Each week, the Americans Elect web page reveals how many signatures have been collected nationwide. The latest tally shows 2,370,633, which is a gain of 57,554 during the preceding week. By comparison, the previous week had seen an increase of 60,042.
Alabama State Senator Cam Ward (R-Alabaster) has introduced two bills to improve ballot access for minor parties and independent candidates. SB 15 would reduce petitions for a previously unqualified party from 3% of the last gubernatorial vote to 5,000 signatures, for statewide status. A party that wished to qualify in only part of the state would need a petition of 1.5% of the last gubernatorial vote in that particular district. SB 15 also reduces the number of signatures for non-presidential independent candidates from 3% to 1.5% (the independent presidential petition is already 5,000 signatures, and the bill would not change that).
SB 55 would eliminate all mandatory ballot access petitions, if the previously unqualified party or independent candidate paid a filing fee. The fee would be 2% of the office’s annual salary. The fee for presidential candidates would be capped at $5,000. Thanks to Joshua Cassity for this news.
According to this story, Michele Bachmann, Newt Gingrich, Jon Huntsman, and Rick Santorum have all joined Rick Perry’s lawsuit against the Virginia ballot access law for presidential primaries. The court’s website does not yet reflect this filing, but that is probably because court employees, like employees of many government offices and non-government offices alike, worked reduced hours on December 30. Thanks to Thomas Jones for the link.
Congressional Quarterly has just published “America Votes 2010”, a 465-page book of election returns from each state for Congress and Governor. The book is the 29th in the series. A similar book is published every two years.

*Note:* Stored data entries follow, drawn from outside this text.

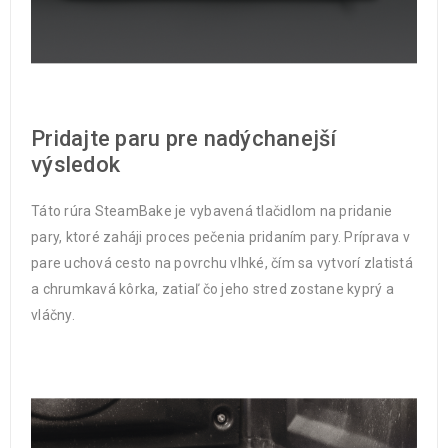
Pridajte paru pre nadýchanejší
výsledok
Táto rúra SteamBake je vybavená tlačidlom na pridanie
pary, ktoré zaháji proces pečenia pridaním pary. Príprava v
pare uchová cesto na povrchu vlhké, čím sa vytvorí zlatistá
a chrumkavá kôrka, zatiaľ čo jeho stred zostane kyprý a
vláčny.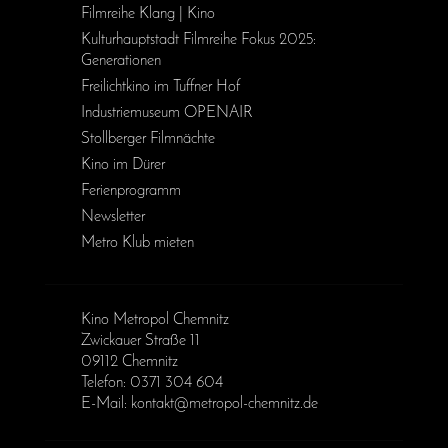
Filmreihe Klang | Kino
Kulturhauptstadt Filmreihe Fokus 2025:
Generationen
Freilichtkino im Tuffner Hof
Industriemuseum OPENAIR
Stollberger Filmnächte
Kino im Dürer
Ferienprogramm
Newsletter
Metro Klub mieten
Kino Metropol Chemnitz
Zwickauer Straße 11
09112 Chemnitz
Telefon: 0371 304 604
E-Mail: kontakt@metropol-chemnitz.de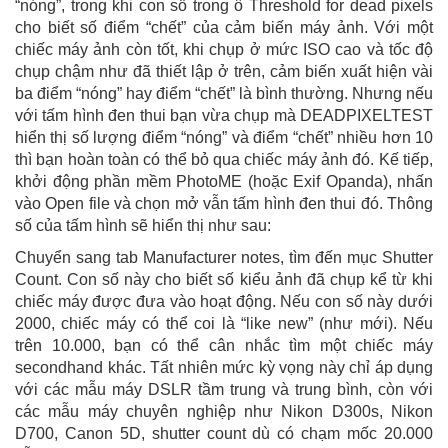
“nóng”, trong khi con số trong ô Threshold for dead pixels
cho biết số điểm “chết” của cảm biến máy ảnh. Với một
chiếc máy ảnh còn tốt, khi chụp ở mức ISO cao và tốc độ
chụp chậm như đã thiết lập ở trên, cảm biến xuất hiện vài
ba điểm “nóng” hay điểm “chết” là bình thường. Nhưng nếu
với tấm hình đen thui bạn vừa chụp mà DEADPIXELTEST
hiển thị số lượng điểm “nóng” và điểm “chết” nhiều hơn 10
thì bạn hoàn toàn có thể bỏ qua chiếc máy ảnh đó. Kế tiếp,
khởi động phần mềm PhotoME (hoặc Exif Opanda), nhấn
vào Open file và chọn mở vẫn tấm hình đen thui đó. Thông
số của tấm hình sẽ hiển thị như sau:
Chuyển sang tab Manufacturer notes, tìm đến mục Shutter
Count. Con số này cho biết số kiểu ảnh đã chụp kể từ khi
chiếc máy được đưa vào hoạt động. Nếu con số này dưới
2000, chiếc máy có thể coi là “like new” (như mới). Nếu
trên 10.000, bạn có thể cân nhắc tìm một chiếc máy
secondhand khác. Tất nhiên mức kỳ vọng này chỉ áp dụng
với các mẫu máy DSLR tầm trung và trung bình, còn với
các mẫu máy chuyên nghiệp như Nikon D300s, Nikon
D700, Canon 5D, shutter count dù có chạm mốc 20.000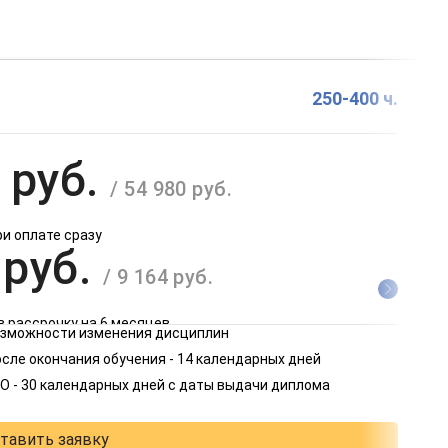
250-400 ч.
 руб.
/ 54 980 руб.
ри оплате сразу
 руб.
/ 9 164 руб.
в рассрочку на 6 месяцев
возможности изменения дисциплин
 руб.
сле окончания обучения - 14 календарных дней
/ 4 582 руб.
О - 30 календарных дней с даты выдачи диплома
в рассрочку на 12 месяцев
тавить заявку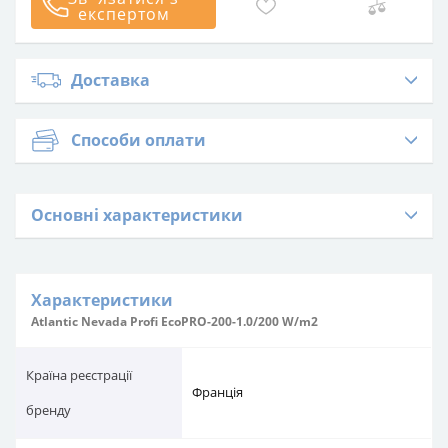
експертом
Доставка
Способи оплати
Основні характеристики
Характеристики
Atlantic Nevada Profi EcoPRO-200-1.0/200 W/m2
Країна реєстрації
Франція
бренду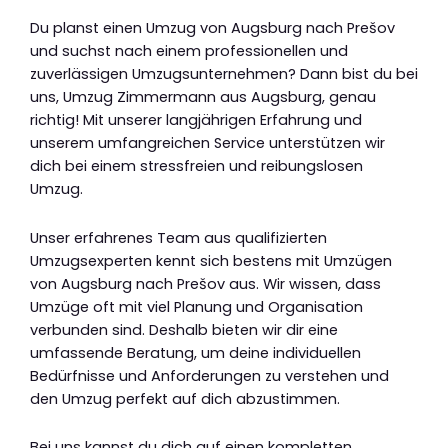
Du planst einen Umzug von Augsburg nach Prešov
und suchst nach einem professionellen und
zuverlässigen Umzugsunternehmen? Dann bist du bei
uns, Umzug Zimmermann aus Augsburg, genau
richtig! Mit unserer langjährigen Erfahrung und
unserem umfangreichen Service unterstützen wir
dich bei einem stressfreien und reibungslosen
Umzug.
Unser erfahrenes Team aus qualifizierten
Umzugsexperten kennt sich bestens mit Umzügen
von Augsburg nach Prešov aus. Wir wissen, dass
Umzüge oft mit viel Planung und Organisation
verbunden sind. Deshalb bieten wir dir eine
umfassende Beratung, um deine individuellen
Bedürfnisse und Anforderungen zu verstehen und
den Umzug perfekt auf dich abzustimmen.
Bei uns kannst du dich auf einen kompletten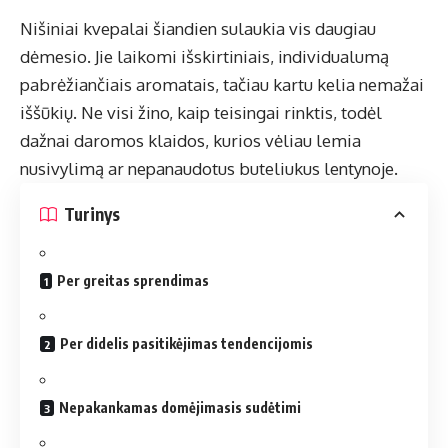
Nišiniai kvepalai šiandien sulaukia vis daugiau
dėmesio. Jie laikomi išskirtiniais, individualumą
pabrėžiančiais aromatais, tačiau kartu kelia nemažai
iššūkių. Ne visi žino, kaip teisingai rinktis, todėl
dažnai daromos klaidos, kurios vėliau lemia
nusivylimą ar nepanaudotus buteliukus lentynoje.
Turinys
Per greitas sprendimas
Per didelis pasitikėjimas tendencijomis
Nepakankamas domėjimasis sudėtimi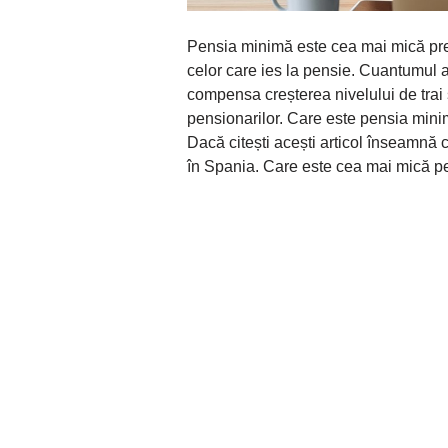
Pensia minimă este cea mai mică prest
celor care ies la pensie. Cuantumul a
compensa creșterea nivelului de trai 
pensionarilor. Care este pensia minim
Dacă citești acești articol înseamnă 
în Spania. Care este cea mai mică p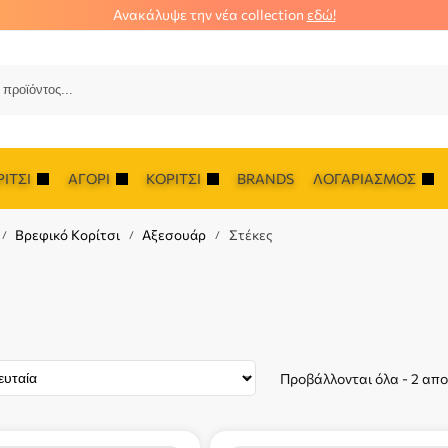
Ανακάλυψε την νέα collection
εδώ!
Αναζ
ΊΤΣΙ
ΑΓΌΡΙ
ΚΟΡΊΤΣΙ
BRANDS
ΛΟΓΑΡΙΑΣΜΌΣ
Βρεφικό Κορίτσι
Αξεσουάρ
Στέκες
/
/
/
Προβάλλονται όλα - 2 απ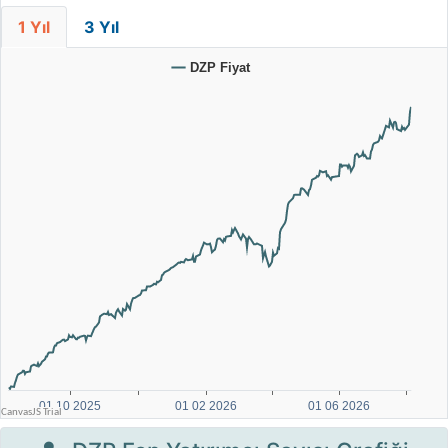
1 Yıl
3 Yıl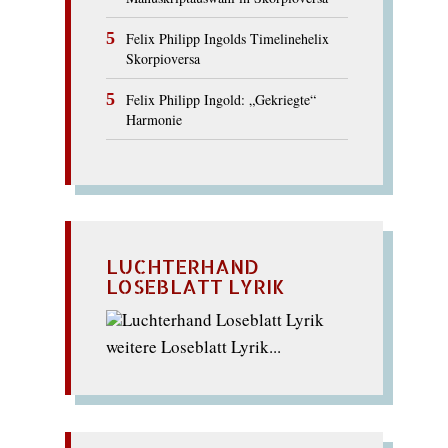
Felix Philipp Ingolds Timelinehelix
Skorpioversa
Felix Philipp Ingold: „Gekriegte“
Harmonie
LUCHTERHAND
LOSEBLATT LYRIK
weitere Loseblatt Lyrik...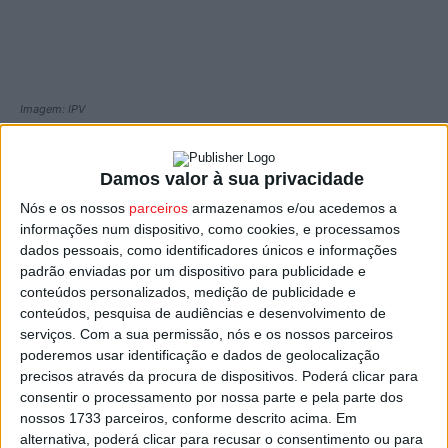
Imagem: IPV
O
Instituto Politécnico de Viseu (IPV)
está de luto pela
Damos valor à sua privacidade
morte de Maria Inês Furtado Pedro, aluna do curso de
Licenciatura em Comunicação Social da Escola Superior
Nós e os nossos
parceiros
armazenamos e/ou acedemos a
informações num dispositivo, como cookies, e processamos
de Educação de Viseu, que perdeu a vida num acidente
dados pessoais, como identificadores únicos e informações
de moto.
padrão enviadas por um dispositivo para publicidade e
conteúdos personalizados, medição de publicidade e
Bandeira a meia haste na instituição, e luto de três dias
conteúdos, pesquisa de audiências e desenvolvimento de
serviços.
Com a sua permissão, nós e os nossos parceiros
decidido pela Presidência do IPV pelo falecimento da
poderemos usar identificação e dados de geolocalização
aluna, aluna do curso de Comunicação Social,
precisos através da procura de dispositivos. Poderá clicar para
madeirense, com 20 anos, na sequência de um despiste
consentir o processamento por nossa parte e pela parte dos
de moto por volta da 01:00 da madrugada de sábado, na
nossos 1733 parceiros, conforme descrito acima. Em
alternativa, poderá clicar para recusar o consentimento ou para
EN 231, em Cabanões de Baixo.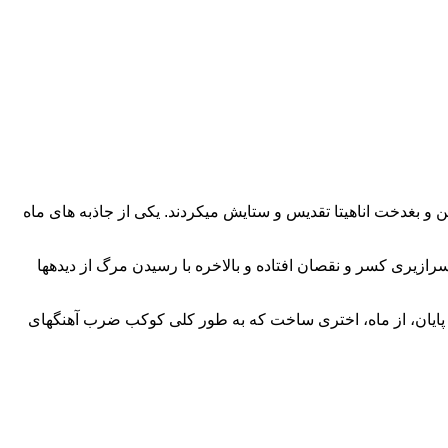
 سین و بغدخت اناهیتا تقدیس و ستایش میکردند. یکی از جاذبه های ماه
 سرازیری کسر و نقصان افتاده و بالاخره با رسیدن مرگ از دیدهها
 پایان، از ماه، اختری ساخت که به طور کلی کوکب ضرب آهنگهای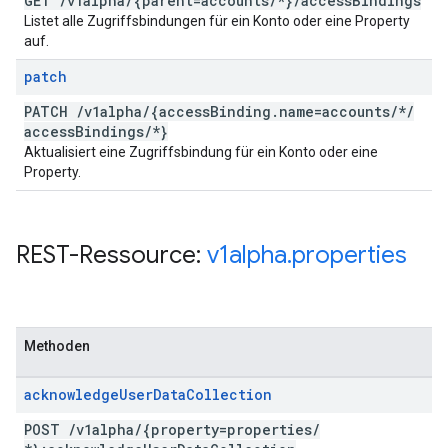
GET
/
v1alpha
/
{parent=accounts
/
*}
/
access
Bindings
Listet alle Zugriffsbindungen für ein Konto oder eine Property
auf.
patch
PATCH
/
v1alpha
/
{access
Binding
.
name=accounts
/
*
/
access
Bindings
/
*}
Aktualisiert eine Zugriffsbindung für ein Konto oder eine
Property.
REST-Ressource:
v1alpha
.
properties
Methoden
acknowledge
User
Data
Collection
POST
/
v1alpha
/
{property=properties
/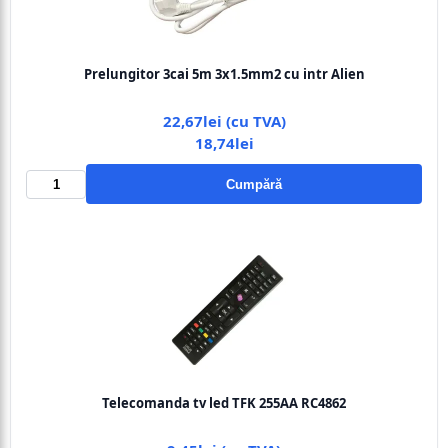
Prelungitor 3cai 5m 3x1.5mm2 cu intr Alien
22,67lei (cu TVA)
18,74lei
Cumpără
Telecomanda tv led TFK 255AA RC4862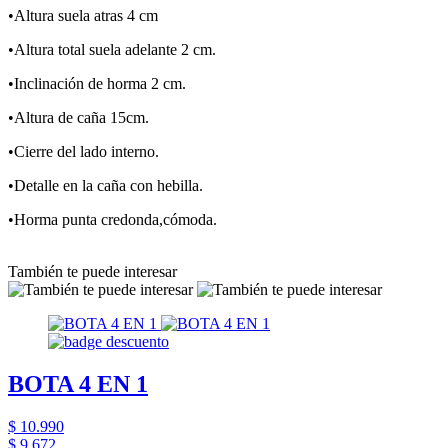
•Altura suela atras 4 cm
•Altura total suela adelante 2 cm.
•Inclinación de horma 2 cm.
•Altura de caña 15cm.
•Cierre del lado interno.
•Detalle en la caña con hebilla.
•Horma punta credonda,cómoda.
También te puede interesar
BOTA 4 EN 1
$ 10.990
$ 9.672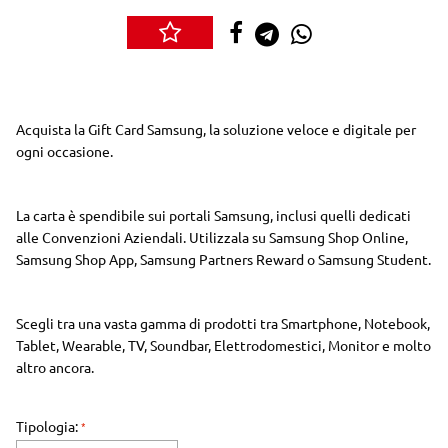
Acquista la Gift Card Samsung, la soluzione veloce e digitale per
ogni occasione.
La carta è spendibile sui portali Samsung, inclusi quelli dedicati
alle Convenzioni Aziendali. Utilizzala su Samsung Shop Online,
Samsung Shop App,
Samsung Partners Reward
o Samsung Student.
Scegli tra una vasta gamma di prodotti tra Smartphone, Notebook,
Tablet, Wearable, TV, Soundbar, Elettrodomestici, Monitor e molto
altro ancora.
Tipologia: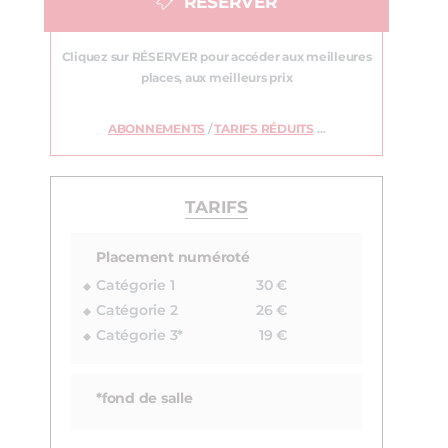
RÉSERVER
Cliquez sur RÉSERVER pour accéder aux meilleures
places, aux meilleurs prix
ABONNEMENTS
/
TARIFS RÉDUITS
…
TARIFS
Placement numéroté
Catégorie 1
30 €
Catégorie 2
26 €
Catégorie 3*
19 €
*fond de salle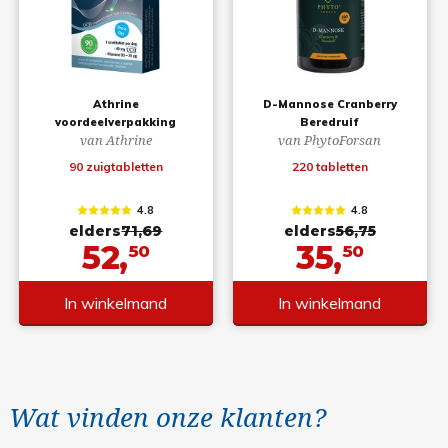
Athrine
D-Mannose Cranberry
voordeelverpakking
Beredruif
van Athrine
van PhytoForsan
90 zuigtabletten
220 tabletten
4.8
4.8
elders
71,69
elders
56,75
52,
35,
50
50
In winkelmand
In winkelmand
Wat vinden onze klanten?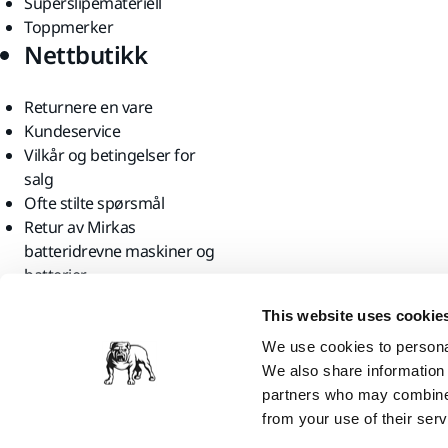
Superslipemateriell
Toppmerker
Nettbutikk
Returnere en vare
Kundeservice
Vilkår og betingelser for
salg
Ofte stilte spørsmål
Retur av Mirkas
batteridrevne maskiner og
batterier
Finn oss
This website uses cookie
We use cookies to personal
We also share information 
partners who may combine i
from your use of their serv
Mirka Ltd, 2026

The author, as in recent past years, is Rhodes Cook.
America Votes 2010 is the only reference book published so far that includes the Pennsylvania write-ins from November 2010. Pennsylvania permits write-in votes, but some counties of Pennsylvania fail to count any, and the state is very reluctant to include the write-ins in its official returns. Pennsylvania’s Department of State didn’t canvass them for four months after the election, and as a result, the other publications that include official election returns failed to mention any write-in votes. Other organizations that publish official election returns are the Federal Election Commission and the Clerk of the U.S. House of Representatives.
Even America Votes doesn’t say who received the Pennsylvania write-ins. One reason Pennsylvania has so much trouble with write-ins is that it is the only large state that has no procedure by which a write-in candidate can file a declaration of candidacy. Therefore, the law requires Pennsylvania election officials to count and canvass all write-ins, even the silly ones. So, the result is that frequently, there is no canvassing of any write-ins at all. The minor parties that were left off the ballot in 2010 complained about this, but the federal courts said they didn’t have standing to complain about the policy, which was an absurd conclusion.
On December 30, the Montana Supreme Court upheld the state law that makes it illegal for corporations to spend money, disseminating messages supporting or attacking candidates for state office. See this story. The vote was 5-2. Here is the 80-page opinion. The majority opinion is 29 pages, and the dissents are 51 pages. The case is Western Tradition Partnership v Attorney General. The majority seems to acknowledge that its decision contradicts the U.S. Supreme Court decision in Citizens United v Federal Election Commission, but justifies this divergence from precedent by arguing that Montana has its own special reasons to block corporate speech.
The dissent by Justice Beth Baker quotes from U.S. Supreme Court Justice Stephen Breyer’s recent book, “Making Our Democracy Work: A Judge’s View”. Breyer wrote about the importance to our system of government that lower courts, and the executive and legislative branches of the federal and state governments, accept U.S. Supreme Court opinions, even when they disagree with those opinions.. The dissent by Justice James C. Nelson, which follows the Baker dissent and which is considerably longer, contains an impassioned criticism of the U.S. Supreme Court’s Citizens United decision, but says that it is the law of the land. Page 40 contains a very earthy remark by Justice Nelson, rebutting the idea that Montana is “entitled to a special ‘no peeing’ zone in the First Amendment swimming pool”. Thanks to Justin Levitt for the link to the decision.